Processo contra Aspyr por DLC cancelado de KOTOR 2 chega a acordo após reviravoltas bizarras
O caso judicial movido por um jogador contra a Aspyr foi resolvido no início deste mês. A ação, iniciada por um fã insatisfeito com o que considerou ‘propaganda enganosa’ da empresa após o DLC baseado no Restored Content Mod de KOTOR 2 não ter sido lançado para Nintendo Switch, terminou com um acordo entre a Aspyr e os jogadores envolvidos.
O acordo encerrou uma saga de dois anos e meio que, conforme relatado recentemente pelo Game File, teve momentos surpreendentes enquanto tramitava na justiça. Em várias ocasiões, o processo presenciou alegações de possessão demoníaca, advogados citando letras de rap e a Aspyr tentando proteger o que considerava segredos comerciais vitais.
O processo começou no final do verão de 2023, com o jogador Malachi Mickelonis processando a Aspyr por suposta fraude ao consumidor, após se sentir ‘enganado’ pela empresa, que havia lançado KOTOR 2 no Switch em 2022. Em um trailer do YouTube para o port, a Aspyr havia mencionado brevemente que um DLC construído usando o Restored Content Mod chegaria ao Switch no terceiro trimestre daquele ano.

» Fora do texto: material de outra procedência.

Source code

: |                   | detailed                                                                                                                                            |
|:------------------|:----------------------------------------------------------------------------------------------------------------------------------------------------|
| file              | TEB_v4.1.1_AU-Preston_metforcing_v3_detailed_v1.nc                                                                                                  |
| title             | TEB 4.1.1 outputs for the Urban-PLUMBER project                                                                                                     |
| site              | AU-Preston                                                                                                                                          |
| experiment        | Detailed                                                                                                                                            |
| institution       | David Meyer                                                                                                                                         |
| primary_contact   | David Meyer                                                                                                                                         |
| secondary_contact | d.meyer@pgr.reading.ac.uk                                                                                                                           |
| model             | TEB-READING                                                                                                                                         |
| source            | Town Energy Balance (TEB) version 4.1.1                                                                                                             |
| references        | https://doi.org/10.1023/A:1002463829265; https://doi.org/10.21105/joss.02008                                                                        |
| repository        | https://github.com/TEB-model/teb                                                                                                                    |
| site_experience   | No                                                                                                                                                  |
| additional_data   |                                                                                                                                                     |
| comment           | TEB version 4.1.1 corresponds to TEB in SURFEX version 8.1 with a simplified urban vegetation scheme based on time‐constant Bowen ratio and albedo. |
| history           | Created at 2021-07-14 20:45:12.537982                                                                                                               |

No entanto, esse DLC não foi lançado e acabou cancelado.
Mickelonis foi representado pelo ex-advogado corporativo Ray Kim, e as coisas ficaram estranhas rapidamente. Em novembro daquele ano, os advogados da Aspyr pediram a retirada do caso, argumentando que o Tribunal Distrital Central da Califórnia deveria penalizar Kim e cobrar seus custos processuais. Kim respondeu com uma petição que usou referências da cultura pop para fazer seu ponto.
O Game File observa que esse período viu Kim e os advogados da Aspyr brigando ‘de uma petição para a outra’. Em uma dessas petições, Kim alega que um dos representantes legais da Aspyr começou a gritar com seu cliente ‘como se estivesse possuído por um demônio’. O advogado em questão, Keith Scully, afirmou em um e-mail que havia levantado a voz durante a conversa para retomá-la de forma ‘produtiva’.
A Aspyr, por sua vez, apresentou vários argumentos em sua defesa. Inicialmente, seu principal ponto foi que, quando o DLC foi cancelado, a Aspyr ofereceu um jogo gratuito como compensação, o que, segundo alegou, anulava a acusação de propaganda enganosa. Mas isso não convenceu o juiz.
Os advogados da Aspyr então argumentaram que a menção ao DLC não poderia ter sido amplamente vista porque apareceu no final de um trailer do YouTube, alegando que ‘muitos espectadores do YouTube pulam [vídeos] após os primeiros cinco segundos’. Em abril deste ano, a Aspyr obteve o depoimento de um especialista, o ex-gerente de produção da Blizzard, Frank Gilson, que testemunhou que o DLC prometido ‘não tem valor econômico’ por ser baseado em conteúdo feito por fãs e oferecido gratuitamente.
Um dos aspectos mais intrigantes do processo também surgiu dessas petições de abril. Aqui, os advogados da Aspyr solicitaram que vários documentos fossem ocultados. Esses documentos incluíam ‘cadeias de e-mails’ entre a Aspyr e a Lucasfilm, que, na visão da Aspyr, ‘revelavam um segredo comercial fundamental: as identidades das pessoas certas para trabalhar na Lucasfilm para obter acesso à propriedade intelectual’.
A Aspyr alegou que levou ‘anos, às vezes décadas’ para cultivar esses relacionamentos e que revelá-los causaria à empresa ‘dano comercial duradouro’. O tribunal permitiu a ocultação.
A saga terminou quando o juiz determinou que o caso entre Mickelonis e a Aspyr, que neste ponto havia diminuído de uma ação coletiva para um caso menor envolvendo menos de 20 jogadores, poderia prosseguir para julgamento, momento em que começaram as negociações para um acordo. Um segundo caso, desta vez entre os jogadores e a Disney, que se envolveu no processo por ter bloqueado o uso do mod Restored Content no DLC, também foi resolvido extrajudicialmente.